Input data section start

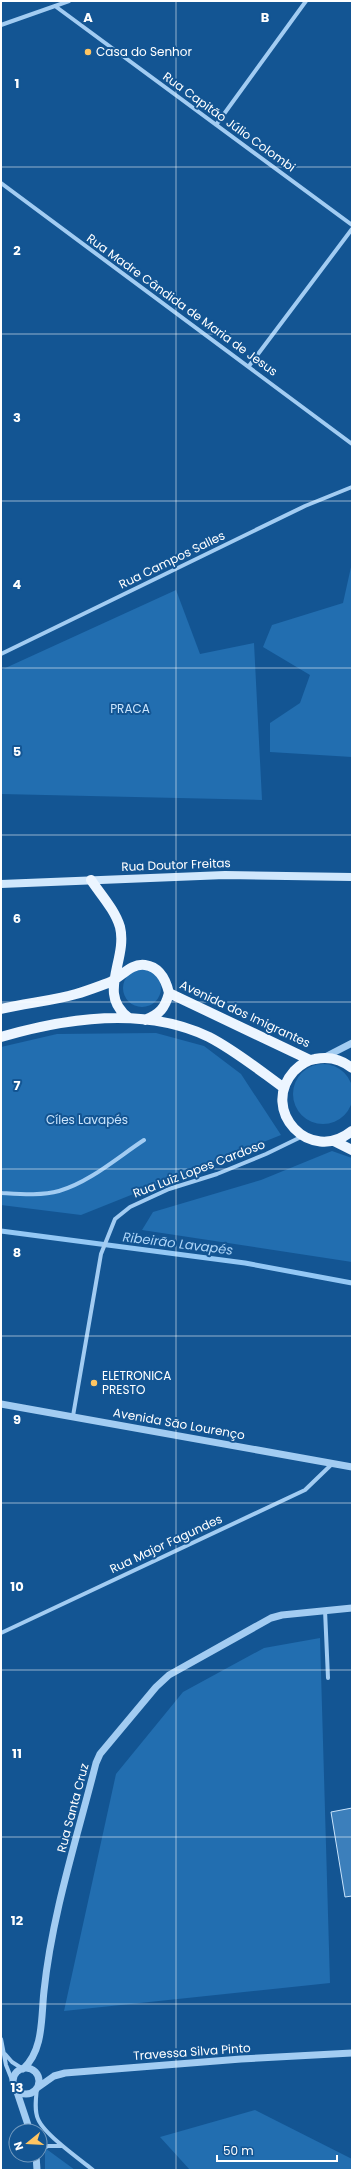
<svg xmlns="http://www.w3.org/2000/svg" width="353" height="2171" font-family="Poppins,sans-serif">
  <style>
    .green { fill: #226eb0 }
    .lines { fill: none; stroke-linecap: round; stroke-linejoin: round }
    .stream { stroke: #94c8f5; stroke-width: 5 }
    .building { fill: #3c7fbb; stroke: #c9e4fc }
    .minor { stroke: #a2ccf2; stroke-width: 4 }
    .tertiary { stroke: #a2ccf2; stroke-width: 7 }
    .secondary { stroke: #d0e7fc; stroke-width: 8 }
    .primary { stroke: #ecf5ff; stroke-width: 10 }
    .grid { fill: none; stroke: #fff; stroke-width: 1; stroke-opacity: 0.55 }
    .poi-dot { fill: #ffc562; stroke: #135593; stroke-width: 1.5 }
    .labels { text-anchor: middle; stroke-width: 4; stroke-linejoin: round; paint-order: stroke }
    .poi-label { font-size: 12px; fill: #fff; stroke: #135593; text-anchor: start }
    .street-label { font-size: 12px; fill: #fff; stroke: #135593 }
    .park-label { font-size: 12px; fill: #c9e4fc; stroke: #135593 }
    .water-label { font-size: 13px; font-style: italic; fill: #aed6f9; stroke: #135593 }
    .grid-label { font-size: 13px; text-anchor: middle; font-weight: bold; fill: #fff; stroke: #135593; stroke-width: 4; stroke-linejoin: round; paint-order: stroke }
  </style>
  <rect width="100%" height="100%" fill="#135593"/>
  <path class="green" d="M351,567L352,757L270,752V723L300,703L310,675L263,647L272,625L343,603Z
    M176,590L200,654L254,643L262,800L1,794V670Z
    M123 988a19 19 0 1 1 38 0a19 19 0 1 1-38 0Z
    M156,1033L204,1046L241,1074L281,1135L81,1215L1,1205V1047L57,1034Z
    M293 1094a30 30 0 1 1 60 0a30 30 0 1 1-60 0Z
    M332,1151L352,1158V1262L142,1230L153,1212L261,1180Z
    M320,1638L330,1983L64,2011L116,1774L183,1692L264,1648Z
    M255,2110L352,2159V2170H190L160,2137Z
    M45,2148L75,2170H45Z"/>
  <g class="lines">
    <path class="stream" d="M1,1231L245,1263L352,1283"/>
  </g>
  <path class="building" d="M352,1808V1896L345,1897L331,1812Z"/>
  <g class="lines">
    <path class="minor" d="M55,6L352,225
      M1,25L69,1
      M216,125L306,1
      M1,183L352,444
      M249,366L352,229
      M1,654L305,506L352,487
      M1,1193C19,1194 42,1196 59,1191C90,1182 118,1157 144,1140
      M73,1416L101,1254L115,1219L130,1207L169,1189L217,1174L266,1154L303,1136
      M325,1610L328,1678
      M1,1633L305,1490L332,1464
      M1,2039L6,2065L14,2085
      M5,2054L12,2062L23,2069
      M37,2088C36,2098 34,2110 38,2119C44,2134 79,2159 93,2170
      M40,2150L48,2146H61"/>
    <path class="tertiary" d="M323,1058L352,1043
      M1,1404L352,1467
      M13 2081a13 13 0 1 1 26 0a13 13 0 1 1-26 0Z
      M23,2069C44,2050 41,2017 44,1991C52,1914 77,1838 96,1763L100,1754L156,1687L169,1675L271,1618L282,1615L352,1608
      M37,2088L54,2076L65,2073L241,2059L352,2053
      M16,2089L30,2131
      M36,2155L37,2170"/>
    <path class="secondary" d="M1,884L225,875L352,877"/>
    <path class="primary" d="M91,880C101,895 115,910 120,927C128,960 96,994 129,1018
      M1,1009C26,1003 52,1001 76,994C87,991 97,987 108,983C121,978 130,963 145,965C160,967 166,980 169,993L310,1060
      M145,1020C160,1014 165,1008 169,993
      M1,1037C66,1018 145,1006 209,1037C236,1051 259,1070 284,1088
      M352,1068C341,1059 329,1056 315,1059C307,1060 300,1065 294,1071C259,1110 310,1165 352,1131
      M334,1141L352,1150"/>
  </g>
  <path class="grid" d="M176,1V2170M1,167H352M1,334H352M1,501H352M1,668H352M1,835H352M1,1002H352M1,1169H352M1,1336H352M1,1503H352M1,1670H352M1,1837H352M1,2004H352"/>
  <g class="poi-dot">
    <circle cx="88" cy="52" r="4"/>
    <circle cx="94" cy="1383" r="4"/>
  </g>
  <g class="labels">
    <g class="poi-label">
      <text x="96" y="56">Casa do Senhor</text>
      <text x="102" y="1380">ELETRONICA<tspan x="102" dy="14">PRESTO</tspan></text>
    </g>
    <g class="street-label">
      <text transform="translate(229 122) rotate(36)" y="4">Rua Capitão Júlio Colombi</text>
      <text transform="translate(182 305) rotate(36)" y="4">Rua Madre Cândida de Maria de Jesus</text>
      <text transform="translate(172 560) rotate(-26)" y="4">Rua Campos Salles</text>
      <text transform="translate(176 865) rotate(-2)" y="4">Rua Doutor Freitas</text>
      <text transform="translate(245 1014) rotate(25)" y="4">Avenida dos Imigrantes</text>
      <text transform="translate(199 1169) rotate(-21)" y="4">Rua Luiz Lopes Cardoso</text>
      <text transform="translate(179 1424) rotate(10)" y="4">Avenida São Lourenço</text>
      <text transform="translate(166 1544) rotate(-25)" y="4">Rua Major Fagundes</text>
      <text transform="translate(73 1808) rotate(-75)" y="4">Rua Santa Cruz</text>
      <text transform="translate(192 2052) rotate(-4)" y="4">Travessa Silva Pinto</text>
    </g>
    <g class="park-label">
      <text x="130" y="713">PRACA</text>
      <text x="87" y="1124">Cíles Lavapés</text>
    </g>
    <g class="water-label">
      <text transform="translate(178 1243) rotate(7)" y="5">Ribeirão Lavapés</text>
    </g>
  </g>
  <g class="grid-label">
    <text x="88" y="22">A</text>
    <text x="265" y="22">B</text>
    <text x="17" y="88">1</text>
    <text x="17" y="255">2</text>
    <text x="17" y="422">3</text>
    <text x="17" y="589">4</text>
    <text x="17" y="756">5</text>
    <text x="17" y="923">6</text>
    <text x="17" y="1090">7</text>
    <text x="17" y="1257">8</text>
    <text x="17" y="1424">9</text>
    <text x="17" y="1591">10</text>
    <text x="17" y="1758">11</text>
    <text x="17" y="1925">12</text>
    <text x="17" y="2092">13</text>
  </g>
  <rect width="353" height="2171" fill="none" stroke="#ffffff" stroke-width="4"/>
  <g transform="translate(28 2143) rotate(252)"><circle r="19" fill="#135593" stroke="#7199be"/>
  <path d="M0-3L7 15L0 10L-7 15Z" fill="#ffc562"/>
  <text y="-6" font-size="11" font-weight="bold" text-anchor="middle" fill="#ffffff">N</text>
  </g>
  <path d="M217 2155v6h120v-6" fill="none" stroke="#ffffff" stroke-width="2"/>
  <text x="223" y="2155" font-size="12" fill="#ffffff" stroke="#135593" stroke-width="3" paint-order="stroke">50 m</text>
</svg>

Input data section end

Output each record above exactly as written. Skip any pictures.

<svg xmlns="http://www.w3.org/2000/svg" width="353" height="2171" font-family="Poppins,sans-serif">
  <style>
    .green { fill: #226eb0 }
    .lines { fill: none; stroke-linecap: round; stroke-linejoin: round }
    .stream { stroke: #94c8f5; stroke-width: 5 }
    .building { fill: #3c7fbb; stroke: #c9e4fc }
    .minor { stroke: #a2ccf2; stroke-width: 4 }
    .tertiary { stroke: #a2ccf2; stroke-width: 7 }
    .secondary { stroke: #d0e7fc; stroke-width: 8 }
    .primary { stroke: #ecf5ff; stroke-width: 10 }
    .grid { fill: none; stroke: #fff; stroke-width: 1; stroke-opacity: 0.55 }
    .poi-dot { fill: #ffc562; stroke: #135593; stroke-width: 1.5 }
    .labels { text-anchor: middle; stroke-width: 4; stroke-linejoin: round; paint-order: stroke }
    .poi-label { font-size: 12px; fill: #fff; stroke: #135593; text-anchor: start }
    .street-label { font-size: 12px; fill: #fff; stroke: #135593 }
    .park-label { font-size: 12px; fill: #c9e4fc; stroke: #135593 }
    .water-label { font-size: 13px; font-style: italic; fill: #aed6f9; stroke: #135593 }
    .grid-label { font-size: 13px; text-anchor: middle; font-weight: bold; fill: #fff; stroke: #135593; stroke-width: 4; stroke-linejoin: round; paint-order: stroke }
  </style>
  <rect width="100%" height="100%" fill="#135593"/>
  <path class="green" d="M351,567L352,757L270,752V723L300,703L310,675L263,647L272,625L343,603Z
    M176,590L200,654L254,643L262,800L1,794V670Z
    M123 988a19 19 0 1 1 38 0a19 19 0 1 1-38 0Z
    M156,1033L204,1046L241,1074L281,1135L81,1215L1,1205V1047L57,1034Z
    M293 1094a30 30 0 1 1 60 0a30 30 0 1 1-60 0Z
    M332,1151L352,1158V1262L142,1230L153,1212L261,1180Z
    M320,1638L330,1983L64,2011L116,1774L183,1692L264,1648Z
    M255,2110L352,2159V2170H190L160,2137Z
    M45,2148L75,2170H45Z"/>
  <g class="lines">
    <path class="stream" d="M1,1231L245,1263L352,1283"/>
  </g>
  <path class="building" d="M352,1808V1896L345,1897L331,1812Z"/>
  <g class="lines">
    <path class="minor" d="M55,6L352,225
      M1,25L69,1
      M216,125L306,1
      M1,183L352,444
      M249,366L352,229
      M1,654L305,506L352,487
      M1,1193C19,1194 42,1196 59,1191C90,1182 118,1157 144,1140
      M73,1416L101,1254L115,1219L130,1207L169,1189L217,1174L266,1154L303,1136
      M325,1610L328,1678
      M1,1633L305,1490L332,1464
      M1,2039L6,2065L14,2085
      M5,2054L12,2062L23,2069
      M37,2088C36,2098 34,2110 38,2119C44,2134 79,2159 93,2170
      M40,2150L48,2146H61"/>
    <path class="tertiary" d="M323,1058L352,1043
      M1,1404L352,1467
      M13 2081a13 13 0 1 1 26 0a13 13 0 1 1-26 0Z
      M23,2069C44,2050 41,2017 44,1991C52,1914 77,1838 96,1763L100,1754L156,1687L169,1675L271,1618L282,1615L352,1608
      M37,2088L54,2076L65,2073L241,2059L352,2053
      M16,2089L30,2131
      M36,2155L37,2170"/>
    <path class="secondary" d="M1,884L225,875L352,877"/>
    <path class="primary" d="M91,880C101,895 115,910 120,927C128,960 96,994 129,1018
      M1,1009C26,1003 52,1001 76,994C87,991 97,987 108,983C121,978 130,963 145,965C160,967 166,980 169,993L310,1060
      M145,1020C160,1014 165,1008 169,993
      M1,1037C66,1018 145,1006 209,1037C236,1051 259,1070 284,1088
      M352,1068C341,1059 329,1056 315,1059C307,1060 300,1065 294,1071C259,1110 310,1165 352,1131
      M334,1141L352,1150"/>
  </g>
  <path class="grid" d="M176,1V2170M1,167H352M1,334H352M1,501H352M1,668H352M1,835H352M1,1002H352M1,1169H352M1,1336H352M1,1503H352M1,1670H352M1,1837H352M1,2004H352"/>
  <g class="poi-dot">
    <circle cx="88" cy="52" r="4"/>
    <circle cx="94" cy="1383" r="4"/>
  </g>
  <g class="labels">
    <g class="poi-label">
      <text x="96" y="56">Casa do Senhor</text>
      <text x="102" y="1380">ELETRONICA<tspan x="102" dy="14">PRESTO</tspan></text>
    </g>
    <g class="street-label">
      <text transform="translate(229 122) rotate(36)" y="4">Rua Capitão Júlio Colombi</text>
      <text transform="translate(182 305) rotate(36)" y="4">Rua Madre Cândida de Maria de Jesus</text>
      <text transform="translate(172 560) rotate(-26)" y="4">Rua Campos Salles</text>
      <text transform="translate(176 865) rotate(-2)" y="4">Rua Doutor Freitas</text>
      <text transform="translate(245 1014) rotate(25)" y="4">Avenida dos Imigrantes</text>
      <text transform="translate(199 1169) rotate(-21)" y="4">Rua Luiz Lopes Cardoso</text>
      <text transform="translate(179 1424) rotate(10)" y="4">Avenida São Lourenço</text>
      <text transform="translate(166 1544) rotate(-25)" y="4">Rua Major Fagundes</text>
      <text transform="translate(73 1808) rotate(-75)" y="4">Rua Santa Cruz</text>
      <text transform="translate(192 2052) rotate(-4)" y="4">Travessa Silva Pinto</text>
    </g>
    <g class="park-label">
      <text x="130" y="713">PRACA</text>
      <text x="87" y="1124">Cíles Lavapés</text>
    </g>
    <g class="water-label">
      <text transform="translate(178 1243) rotate(7)" y="5">Ribeirão Lavapés</text>
    </g>
  </g>
  <g class="grid-label">
    <text x="88" y="22">A</text>
    <text x="265" y="22">B</text>
    <text x="17" y="88">1</text>
    <text x="17" y="255">2</text>
    <text x="17" y="422">3</text>
    <text x="17" y="589">4</text>
    <text x="17" y="756">5</text>
    <text x="17" y="923">6</text>
    <text x="17" y="1090">7</text>
    <text x="17" y="1257">8</text>
    <text x="17" y="1424">9</text>
    <text x="17" y="1591">10</text>
    <text x="17" y="1758">11</text>
    <text x="17" y="1925">12</text>
    <text x="17" y="2092">13</text>
  </g>
  <rect width="353" height="2171" fill="none" stroke="#ffffff" stroke-width="4"/>
  <g transform="translate(28 2143) rotate(252)"><circle r="19" fill="#135593" stroke="#7199be"/>
  <path d="M0-3L7 15L0 10L-7 15Z" fill="#ffc562"/>
  <text y="-6" font-size="11" font-weight="bold" text-anchor="middle" fill="#ffffff">N</text>
  </g>
  <path d="M217 2155v6h120v-6" fill="none" stroke="#ffffff" stroke-width="2"/>
  <text x="223" y="2155" font-size="12" fill="#ffffff" stroke="#135593" stroke-width="3" paint-order="stroke">50 m</text>
</svg>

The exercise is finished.